Anlaşılıyor ki Kur’an evlilik çağı olarak kişilere büluğ ile; fiziksel gelişim ile beraber rüşdün de kazanılmasını zorunlu tutuyor. Ancak rüşdünü kazanmış birey; mal, mülk, paranın tasavvurunu yapabilecek veya kurduğu evlilik müessesinin sorumluluğunu alabilecektir.
Bu durumda bu mukaddes kitabın uygulayıcı ve eşsiz örneği Allah Resulü’nün Hz. Aİşe ile evlilik yaşının 9-12 olduğu düşünülmesi kendi içinde otomatik olarak çürüyor zaten.
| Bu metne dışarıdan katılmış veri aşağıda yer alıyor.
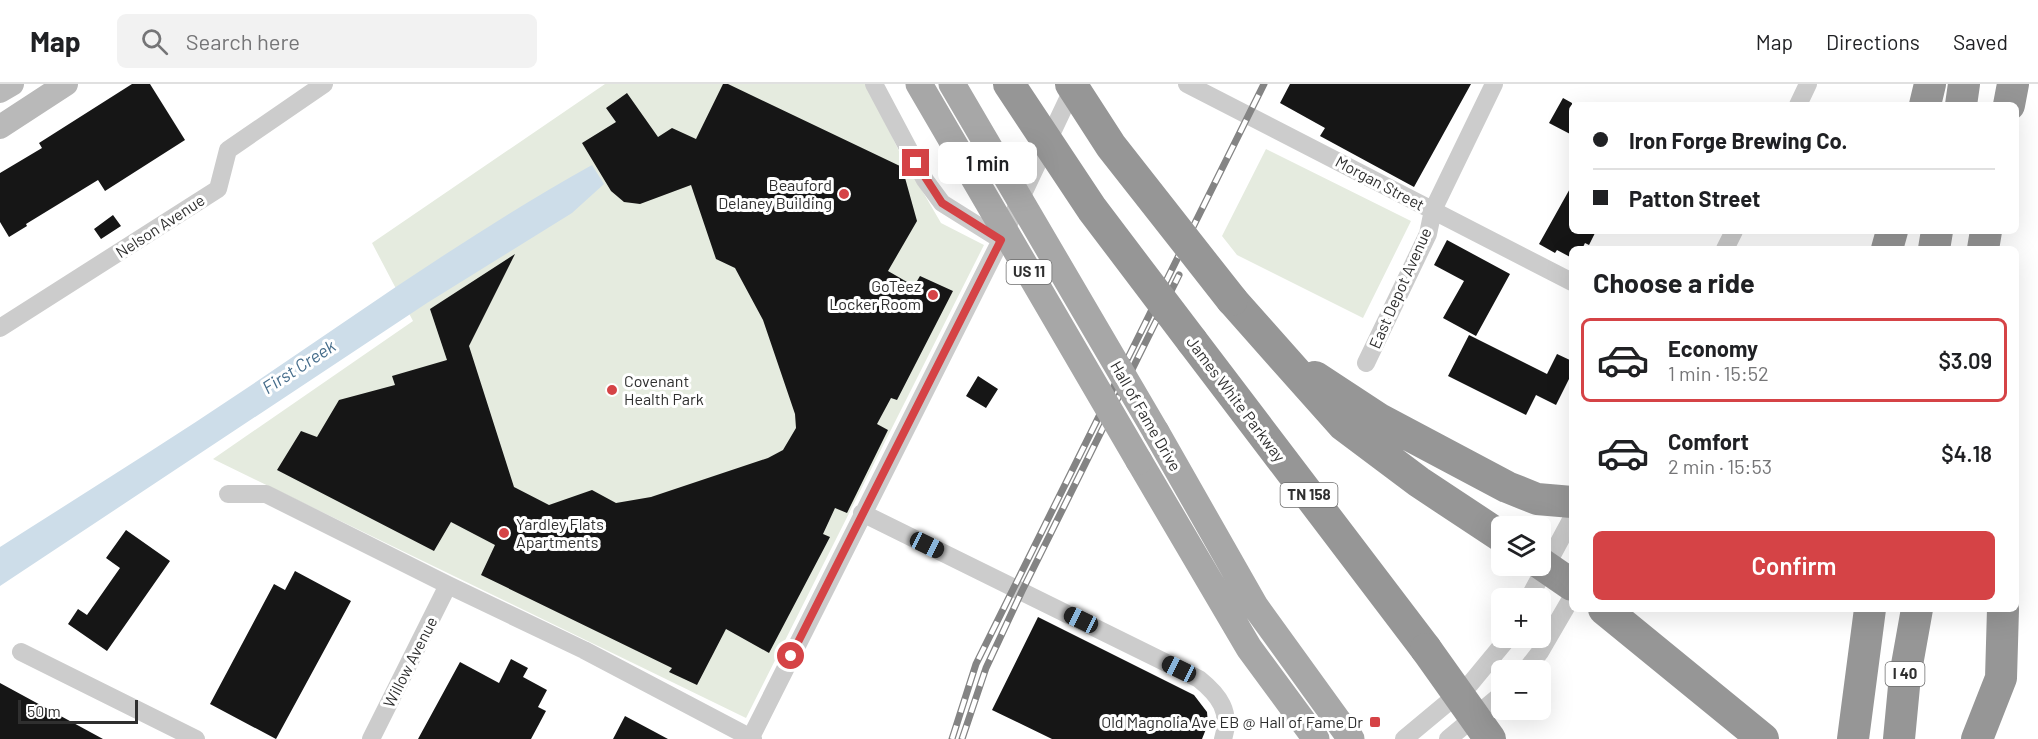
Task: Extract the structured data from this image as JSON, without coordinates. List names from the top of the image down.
{
  "streets": {
    "highway": ["James White Parkway", "TN 158", "I 40"],
    "main road": ["US 11", "Hall of Fame Drive"],
    "street": [
      "Morgan Street",
      "Nelson Avenue",
      "East Depot Avenue",
      "Willow Avenue"
    ]
  },
  "crossings": [
    ["Morgan Street", "East Depot Avenue"]
  ],
  "water": ["First Creek"],
  "places": {
    "other": [
      "Beauford Delaney Building",
      "GoTeez Locker Room",
      "Covenant Health Park",
      "Yardley Flats Apartments"
    ],
    "transit": ["Old Magnolia Ave EB @ Hall of Fame Dr"]
  },
  "scale_bar": "50 m",
  "page": {
    "header": "Map",
    "search": "Search here",
    "nav": ["Map", "Directions", "Saved"],
    "banner": ["Iron Forge Brewing Co.", "Patton Street"],
    "bubble": "1 min",
    "heading": "Choose a ride",
    "list": [
      {
        "name": "Economy",
        "note": "1 min · 15:52",
        "value": "$3.09"
      },
      {
        "name": "Comfort",
        "note": "2 min · 15:53",
        "value": "$4.18"
      }
    ],
    "map_buttons": ["+", "−"],
    "buttons": "Confirm",
    "scale": "50 m"
  }
}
Kaldı ki şart olarak sunulan miras, para, mülkiyet gibi şeyleri yönetebilmesi, tasavvurunu yapabilmesi, bir eş, bir anne veya baba olabilmesi 9 veya 12 yaşındaki bir çocuk için düşünülebilir mi?
Hz. Aişe’nin Allah resulü ile evlendiğinde 9-12 yaşındaydı iftiralarının 2. kanıtı; Kütübî Sitte’de geçen bu konuyla ilgili tüm rivayetlerde Ablası esmanın Hz. Aişe’den 10 yaş büyük olduğudur. Hicrin 73. Yılında ve 100 yaşında ölmüştür. Esma, Mekke’den Medine’ye göçleri sırasında 27 yaşındadır. Ve Hz. Aişe’den 10 yaş büyük olduğuna göre Hz. Aişe Hicret Zamanında 17 yaşındadır. Nikah ve izdivaç hicretten bir süre sonra gerçekleştiği için asgari 18-19 yaşındadır. Başka bir şekli ile yine tüm tarihi verilerde Esma, Nübüvetten 15 yıl önce doğmuş, Hz. Aişe 10 yıl küçük olduğuna göre Hz. Aişe, peygamberlikten 5 yıl önce doğmuştur. Hicret sırasında Hz. Aişe 18, evlendiğinde 19-20 yaş aralığındadır. Bugün dünya genelinde de 18 yaş rüşd çağı olarak kabul edilmektedir.
Diğer bir kanıtı sunalım. Yine tüm Kütübî Sitte hadislerinde Hz. Aişe’nin resulden önce “Cubeyir Bin Mut”im ile nişanlı olduğunu, babası Ebubekir’in İslamı seçtikten ve resulün yanında yer aldıktan sonra bu nişandan vazgeçtiğini bildirir. Yani resul ile nikahından önce rüştünü varmış olan bir genç kızdır zaten.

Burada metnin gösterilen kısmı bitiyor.